Having laid out climate-related policies in 2022, federal regulators are tasked in 2023 with putting them into effect. How successful they are will decide in part what impact the warming planet will have on the U.S. and global economies.
Last year was the “year of proposing and planning,” and in 2023, “we should reap the benefits,” Todd Phillips, Founder of Phillips Policy Consulting LLC, told E&E News.
In 2022, the Securities and Exchange Commission (SEC) outlined three key rules that will be finalized and established after thousands of submitted comments are addressed. The first rule would revamp corporate disclosure measures, requiring that public companies reveal their greenhouse gas emissions, climate-related risks, plans, and strategies.
The second and third rules determine how investment products are deemed green, sustainable, or ESG funds. As public demand for such climate-conscious investments has increased, firms have hurried to categorize products as such, calling into question whether the labels are just slapped on to attract customers.
Though it’s expected that the rules will be enacted in 2023, the volume of feedback the SEC has received may hold up the process. Many investors, outside organizations, and Democratic lawmakers are in favor of the rules, but opponents may file legal challenges that could delay implementation even after the rules are approved.
“I don’t see that slowing down,” said Kristina Wyatt, Senior Vice President of Global Regulatory Disclosure at carbon accounting company Persefoni, Inc. Wyatt is a former Senior Counsel for Climate and Environmental, Social, and Governance at the SEC.
Also in 2022, the three main banking regulators proposed similar guidance for how major U.S. banks need to manage their exposure to climate change. The Federal Reserve, Office of the Comptroller of the Currency, and the Federal Deposit Insurance Corp. (FDIC) are in the process of working through the comments they each received.

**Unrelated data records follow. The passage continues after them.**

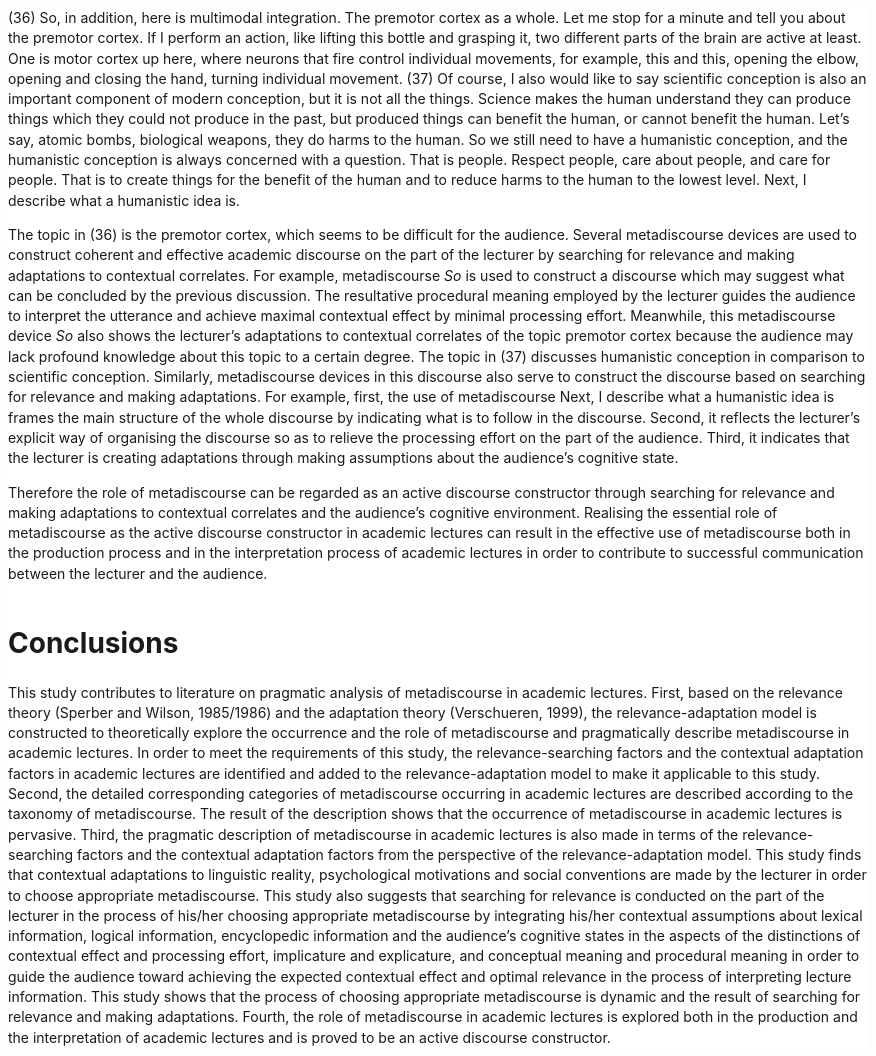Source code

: (36) So, in addition, here is multimodal integration. The premotor cortex as a whole. Let me stop for a minute and tell you about the premotor cortex. If I perform an action, like lifting this bottle and grasping it, two different parts of the brain are active at least. One is motor cortex up here, where neurons that fire control individual movements, for example, this and this, opening the elbow, opening and closing the hand, turning individual movement. (37) Of course, I also would like to say scientific conception is also an important component of modern conception, but it is not all the things. Science makes the human understand they can produce things which they could not produce in the past, but produced things can benefit the human, or cannot benefit the human. Let’s say, atomic bombs, biological weapons, they do harms to the human. So we still need to have a humanistic conception, and the humanistic conception is always concerned with a question. That is people. Respect people, care about people, and care for people. That is to create things for the benefit of the human and to reduce harms to the human to the lowest level. Next, I describe what a humanistic idea is.

The topic in (36) is the premotor cortex, which seems to be difficult for the audience. Several metadiscourse devices are used to construct coherent and effective academic discourse on the part of the lecturer by searching for relevance and making adaptations to contextual correlates. For example, metadiscourse $S o$ is used to construct a discourse which may suggest what can be concluded by the previous discussion. The resultative procedural meaning employed by the lecturer guides the audience to interpret the utterance and achieve maximal contextual effect by minimal processing effort. Meanwhile, this metadiscourse device $S o$ also shows the lecturer’s adaptations to contextual correlates of the topic premotor cortex because the audience may lack profound knowledge about this topic to a certain degree. The topic in (37) discusses humanistic conception in comparison to scientific conception. Similarly, metadiscourse devices in this discourse also serve to construct the discourse based on searching for relevance and making adaptations. For example, first, the use of metadiscourse Next, I describe what a humanistic idea is frames the main structure of the whole discourse by indicating what is to follow in the discourse. Second, it reflects the lecturer’s explicit way of organising the discourse so as to relieve the processing effort on the part of the audience. Third, it indicates that the lecturer is creating adaptations through making assumptions about the audience’s cognitive state.

Therefore the role of metadiscourse can be regarded as an active discourse constructor through searching for relevance and making adaptations to contextual correlates and the audience’s cognitive environment. Realising the essential role of metadiscourse as the active discourse constructor in academic lectures can result in the effective use of metadiscourse both in the production process and in the interpretation process of academic lectures in order to contribute to successful communication between the lecturer and the audience.

# Conclusions

This study contributes to literature on pragmatic analysis of metadiscourse in academic lectures. First, based on the relevance theory (Sperber and Wilson, 1985/1986) and the adaptation theory (Verschueren, 1999), the relevance-adaptation model is constructed to theoretically explore the occurrence and the role of metadiscourse and pragmatically describe metadiscourse in academic lectures. In order to meet the requirements of this study, the relevance-searching factors and the contextual adaptation factors in academic lectures are identified and added to the relevance-adaptation model to make it applicable to this study. Second, the detailed corresponding categories of metadiscourse occurring in academic lectures are described according to the taxonomy of metadiscourse. The result of the description shows that the occurrence of metadiscourse in academic lectures is pervasive. Third, the pragmatic description of metadiscourse in academic lectures is also made in terms of the relevance-searching factors and the contextual adaptation factors from the perspective of the relevance-adaptation model. This study finds that contextual adaptations to linguistic reality, psychological motivations and social conventions are made by the lecturer in order to choose appropriate metadiscourse. This study also suggests that searching for relevance is conducted on the part of the lecturer in the process of his/her choosing appropriate metadiscourse by integrating his/her contextual assumptions about lexical information, logical information, encyclopedic information and the audience’s cognitive states in the aspects of the distinctions of contextual effect and processing effort, implicature and explicature, and conceptual meaning and procedural meaning in order to guide the audience toward achieving the expected contextual effect and optimal relevance in the process of interpreting lecture information. This study shows that the process of choosing appropriate metadiscourse is dynamic and the result of searching for relevance and making adaptations. Fourth, the role of metadiscourse in academic lectures is explored both in the production and the interpretation of academic lectures and is proved to be an active discourse constructor.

The FDIC made clear that climate change poses a “clear and significant risk to the U.S. financial system and, if unmitigated, may pose a near-term threat to safe and sound banking and financial stability.”
The Fed said it is also requiring the country’s six largest banks to undergo first-ever testing of how prepared they are to weather potential climate risks. Such “pilot climate scenario analysis” would end in late 2023, according to the Fed.